Stated task
Rewrite all of the data below, changing every "common name" to "vernacular name" and leaving the rest as it is.

:: Available records

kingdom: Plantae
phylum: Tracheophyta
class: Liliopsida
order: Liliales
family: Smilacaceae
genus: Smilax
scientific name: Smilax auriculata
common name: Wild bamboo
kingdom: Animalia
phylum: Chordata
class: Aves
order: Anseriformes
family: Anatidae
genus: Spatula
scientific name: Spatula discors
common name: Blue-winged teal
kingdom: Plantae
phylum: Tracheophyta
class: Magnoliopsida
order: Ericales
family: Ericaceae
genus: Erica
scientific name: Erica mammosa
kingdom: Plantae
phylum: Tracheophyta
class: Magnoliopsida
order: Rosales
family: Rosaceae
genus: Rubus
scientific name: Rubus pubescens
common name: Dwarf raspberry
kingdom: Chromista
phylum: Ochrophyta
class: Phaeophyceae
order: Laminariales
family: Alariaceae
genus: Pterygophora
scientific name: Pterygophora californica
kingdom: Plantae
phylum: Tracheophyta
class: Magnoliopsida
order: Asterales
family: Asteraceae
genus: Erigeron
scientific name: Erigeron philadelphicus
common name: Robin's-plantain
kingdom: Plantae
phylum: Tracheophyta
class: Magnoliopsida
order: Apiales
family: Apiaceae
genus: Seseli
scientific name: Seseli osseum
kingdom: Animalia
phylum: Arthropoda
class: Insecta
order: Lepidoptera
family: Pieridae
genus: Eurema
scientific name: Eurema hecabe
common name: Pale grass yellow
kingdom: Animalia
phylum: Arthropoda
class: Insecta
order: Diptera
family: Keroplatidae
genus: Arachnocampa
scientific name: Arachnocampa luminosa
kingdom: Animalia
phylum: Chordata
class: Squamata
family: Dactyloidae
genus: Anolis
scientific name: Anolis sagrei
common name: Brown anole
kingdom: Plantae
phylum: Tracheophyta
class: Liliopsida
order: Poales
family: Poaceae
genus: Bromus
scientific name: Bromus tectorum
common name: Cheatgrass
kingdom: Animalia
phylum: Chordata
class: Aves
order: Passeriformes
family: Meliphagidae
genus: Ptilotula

::::

Right answer
kingdom: Plantae
phylum: Tracheophyta
class: Liliopsida
order: Liliales
family: Smilacaceae
genus: Smilax
scientific name: Smilax auriculata
vernacular name: Wild bamboo
kingdom: Animalia
phylum: Chordata
class: Aves
order: Anseriformes
family: Anatidae
genus: Spatula
scientific name: Spatula discors
vernacular name: Blue-winged teal
kingdom: Plantae
phylum: Tracheophyta
class: Magnoliopsida
order: Ericales
family: Ericaceae
genus: Erica
scientific name: Erica mammosa
kingdom: Plantae
phylum: Tracheophyta
class: Magnoliopsida
order: Rosales
family: Rosaceae
genus: Rubus
scientific name: Rubus pubescens
vernacular name: Dwarf raspberry
kingdom: Chromista
phylum: Ochrophyta
class: Phaeophyceae
order: Laminariales
family: Alariaceae
genus: Pterygophora
scientific name: Pterygophora californica
kingdom: Plantae
phylum: Tracheophyta
class: Magnoliopsida
order: Asterales
family: Asteraceae
genus: Erigeron
scientific name: Erigeron philadelphicus
vernacular name: Robin's-plantain
kingdom: Plantae
phylum: Tracheophyta
class: Magnoliopsida
order: Apiales
family: Apiaceae
genus: Seseli
scientific name: Seseli osseum
kingdom: Animalia
phylum: Arthropoda
class: Insecta
order: Lepidoptera
family: Pieridae
genus: Eurema
scientific name: Eurema hecabe
vernacular name: Pale grass yellow
kingdom: Animalia
phylum: Arthropoda
class: Insecta
order: Diptera
family: Keroplatidae
genus: Arachnocampa
scientific name: Arachnocampa luminosa
kingdom: Animalia
phylum: Chordata
class: Squamata
family: Dactyloidae
genus: Anolis
scientific name: Anolis sagrei
vernacular name: Brown anole
kingdom: Plantae
phylum: Tracheophyta
class: Liliopsida
order: Poales
family: Poaceae
genus: Bromus
scientific name: Bromus tectorum
vernacular name: Cheatgrass
kingdom: Animalia
phylum: Chordata
class: Aves
order: Passeriformes
family: Meliphagidae
genus: Ptilotula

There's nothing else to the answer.